WWE has a problem with evil foreigners. I don’t mean that in the sense that they want you to, in that the Evil Foreigner character is a force who must be defeated by Good, typically represented by a (literal) flag-waving American. What I mean is that, on a two-hour SmackDown show, we’re currently living through three different stories that can be broken down into “USA vs. evil foreigners.” Three!

Jinder Mahal is the WWE Champion, and no matter how many times Randy Orton says he needs to be booed because he’s a “jackass,” the crowd has been conditioned to boo him because he’s Indian, i.e., not an American. Rusev returned at the same time John Cena returned, and instead of utilizing both for their incredible strengths, they were reduced to the most basic 1980s angle imaginable with the entire feud built on the idea that Rusev didn’t respect America enough on July 4th.

And we’ve got Kevin Owens going after the United States Championship claiming he’s the face of America — he’s making it work because he’s Kevin Owens, but imagine how enjoyable he’d be if he wasn’t saddled with such a tired trope? You don’t have to live outside of the United States to recognize that.

Here’s the thing: WWE isn’t some local promotion in the 80s trying to build up a clear and identifiable story for a cliche audience in “real America” or whatever. They’re an international corporation with international fans, and those fans are bored as hell at best when so much of the show is about the Good ol’ USA vs. Someone who is not from the USA. Cena vs. Rusev, especially, would be so much better if it weren’t once again about ‘merica.

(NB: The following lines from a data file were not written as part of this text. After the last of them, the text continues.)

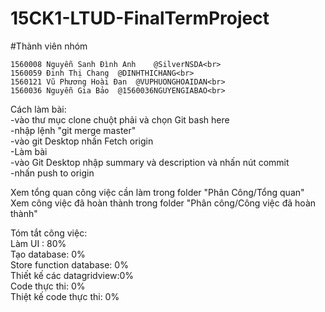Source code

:# 15CK1-LTUD-FinalTermProject

#Thành viên nhóm

	1560008	Nguyễn Sanh Đình Anh	@SilverNSDA<br>
	1560059	Đinh Thị Chang	@DINHTHICHANG<br>
	1560121	Vũ Phương Hoài Đan	@VUPHUONGHOAIDAN<br>
	1560036	Nguyễn Gia Bảo	@1560036NGUYENGIABAO<br>



Cách làm bài: <br>
-vào thư mục clone chuột phải và chọn Git bash here <br>
-nhập lệnh "git merge master"<br>
-vào git Desktop nhấn Fetch origin<br>
-Làm bài<br>
-vào Git Desktop nhập summary và description và nhấn nút commit<br>
-nhấn push to origin<br>


Xem tổng quan công việc cần làm trong folder "Phân Công/Tổng quan"<br>
Xem công việc đã hoàn thành trong folder "Phân công/Công việc đã hoàn thành"<br>


Tóm tắt công việc: <br>
Làm UI : 80%<br>
Tạo database: 0%<br>
Store function database: 0%<br>
Thiết kế các datagridview:0%<br>
Code thực thi: 0%<br>
Thiệt kế code thực thi: 0%<br>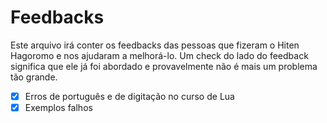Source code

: # Feedbacks

Este arquivo irá conter os feedbacks das pessoas que fizeram o Hiten Hagoromo e nos ajudaram a melhorá-lo. Um check do lado do feedback significa que ele já foi abordado e provavelmente não é mais um problema tão grande.

- [X] Erros de português e de digitação no curso de Lua
- [X] Exemplos falhos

That’s not to say WWE can never, ever go to this well again: the occasional jerky Canadian works, even Rusev’s initial run as a representative of Russia did well, in large part due to his own talent and abilities. There’s just so much of it happening at once on one two-hour program, though, and it’s impacting the quality of what was, earlier this year, the top show WWE was producing.

WWE has to remember that they aren’t just working with the crowd in front of them, or broadcasting in American households. If you’re going to be a global wrestling promotion, it’s time to start writing stories and characters that fit that.